Here’s my view on this. My theory is that morality comes from human interactions. We see what works and what doesn’t, in terms of our goals. We find that we are better able to survive if we treat each other as we want to be treated then if we steal and try to “get over” on others. It is something that I think game theorists believe would come up in any society. I believe it, anyway.
Now what is God’s role in this? Think of morality as something that is learned. As with much learning, you have to do some persuading in order to get people to buy into the moral system. Sometimes we don’t have time or the will to let our children learn this stuff on their own. Sometimes we can’t wait for people to figure it out (if they didn’t figure it out as children).
In a patriarchal society (and most are), it is standard to have a leader who tells people the rules and they better follow them, or else. It seems efficient. No one has to think. You just have to do what the leader says and everyone is ok.
Some religions use God this way. God is the leader of leaders, and if you don’t do what He says, you’ll lose all rights to be in this society. Of course, God says what his priests say He says. This was especially true in times when priests were the only ones who were educated and who could read. Knowledge is power, and the religious folks were the only ones with a lot of knowledge.
So, to keep folks in line, they created a mythology around the idea of a Deity. These stories were used to illustrate the power of God, and they bought the legitimacy the priests needed to tell people to do what they said.

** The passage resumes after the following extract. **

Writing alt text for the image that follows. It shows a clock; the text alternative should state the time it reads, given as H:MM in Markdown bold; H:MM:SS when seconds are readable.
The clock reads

God, then, has a civilizing function. He is a tool in the process of pacifying society. He doesn’t always work, of course. Then you have to figure out how to get people who break the rules to feel like they can come back into society without being killed. And thus you get a separation of church and state. God loves the sinner, and the state kills the sinner, to put it crudely.
This isn’t the case with only the Christian God, either. All religions provide ways of passing knowledge on. Gods are pedagogical tools, as are ritual and music and dogma. It’s all in aid of teaching people something they would figure out anyway, if they thought about it very much. But by using a God to pass on information, you don’t have to convince anyone that something makes sense, you can get them to accept it because the Deity said it was so.
It’s efficient and it worked in past times, but now education is much more universal. People think for themselves much more. A didactic deity is no longer appropriate. Yet so many religions try to keep that deity in place. Others are more willing to change with the times, and their deities take on different roles, since they are no longer needed to convince people of what is right and true.
There is, of course, a whole lot more I could say about just about every aspect of this, but I will leave it here. God helps in the process of teaching people about what works to hold society together. This worked well in a time when hardly anyone was educated. Now that most people are educated, it isn’t working well, and that is one of the reasons why so many people have become atheists.